Wednesday , February 14, 2018 - 4:15 AM
Special To The Washington Post.
JOHANNESBERG - Nearly 24 hours after announcing it had demanded President Jacob Zuma’s resignation, the African National Congress said it would oust him through a no-confidence vote if he didn’t resign Wednesday.
Following a meeting in Cape Town, party leaders said they would initiate the motion of no confidence on Thursday as pressure ratcheted up on South Africa’s once powerful president.
“The ball is in [Zuma’s] court,” said ANC Treasurer General Paul Mashatile at a briefing after the caucus. “We can’t wait. It’s not fair to South Africans, not fair to the ANC, not fair to anybody. Everything has come to a standstill. We need to be able to move.”
The ANC said Tuesday that its executive committee decided to recall Zuma “to provide certainty to the people of South Africa” amid social and economic challenges, and said it expected to hear back from Zuma the following day. By Wednesday afternoon, the president was still silent.
Though the party said that Zuma had done nothing wrong, many South Africans would disagree. Zuma’s popularity has plunged in recent years amid a volley of corruption allegations against him, high unemployment, and a sluggish economy.
For years, Zuma has outmaneuvered his detractors, and ANC parliamentarians have backed their leader in a series of votes to unseat him in parliament.

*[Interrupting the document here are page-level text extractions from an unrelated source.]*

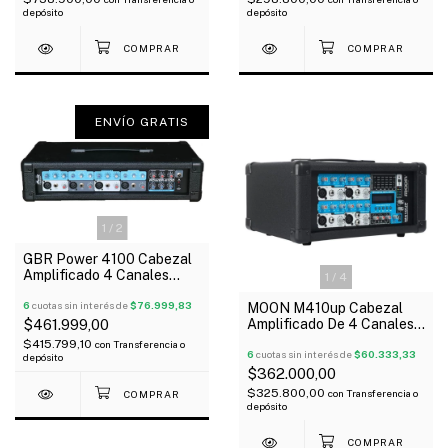
depósito
depósito
ENVÍO GRATIS
1
/
2
GBR Power 4100 Cabezal
Amplificado 4 Canales
1
/
4
80W Rms
6
cuotas sin interés de
$76.999,83
MOON M410up Cabezal
Amplificado De 4 Canales
$461.999,00
100W 8 Ohms Usb
$415.799,10
con
Transferencia o
Bluetooth
6
cuotas sin interés de
$60.333,33
depósito
$362.000,00
$325.800,00
con
Transferencia o
depósito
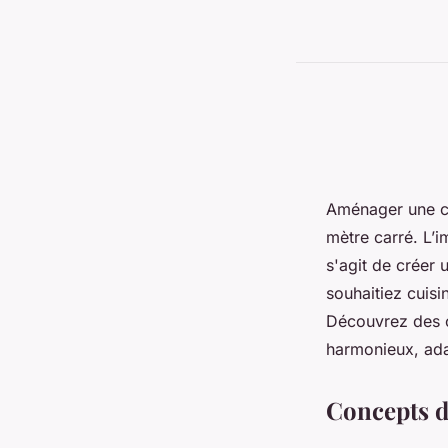
Aménager une cu
mètre carré. L’i
s'agit de créer u
souhaitiez cuisin
Découvrez des c
harmonieux, ada
Concepts d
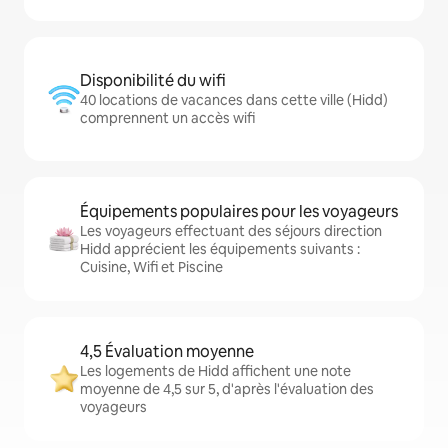
Disponibilité du wifi
40 locations de vacances dans cette ville (Hidd)
comprennent un accès wifi
Équipements populaires pour les voyageurs
Les voyageurs effectuant des séjours direction
Hidd apprécient les équipements suivants :
Cuisine, Wifi et Piscine
4,5 Évaluation moyenne
Les logements de Hidd affichent une note
moyenne de 4,5 sur 5, d'après l'évaluation des
voyageurs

But after being replaced as party leader by Deputy President Cyril Ramaphosa in December, Zuma’s support has floundered, and by Wednesday morning, the president’s abrupt reversal of fortune was almost palpable.
Old allies that staunchly supported Zuma for years have also demanded Zuma step down. Early Wednesday, an elite police unit raided a Johannesburg compound belonging to the wealthy Gupta family who Zuma has been accused of colluding with. The raid was interpreted by some as a warning for Zuma to act soon.
Malusi Gigaba, who Zuma appointed as finance minister last year after firing the widely respected Pravin Gordhan, called for his longtime ally to “do the right thing” and step down on Wednesday.
“Should he refuse, we would then have to resort on a parliamentary process,” Gigaba told CNN, referring to a possible motion of no confidence against the president in parliament. “With a 62 percent majority and the support of the other opposition parties, we are certain to pass, but it’s not the direction that we would have wanted.”
Other party leaders were more direct.
If you disrespect and disobey the ANC, “we are going to let you be devoured by the vultures,” ANC National Chairperson Gwede Mantashe said on Tuesday, according to local news outlet eNCA.
In the flashy Johannesburg suburb of Saxonwold, heavily armed police and vehicles belonging to the Hawks, a special police unit, were pictured parked outside a compound belonging to the Guptas in the South African press.
Three suspects were arrested in the Hawks raid taking place at several locations in the Johannesburg area, according to a police statement. The arrests were in connection with an investigation into the alleged diversion of public funds earmarked for a farming program for the Gupta family’s personal use.
If Zuma steps down, Ramaphosa automatically becomes acting president according to South African law, and parliament must elect a new president in 30 days.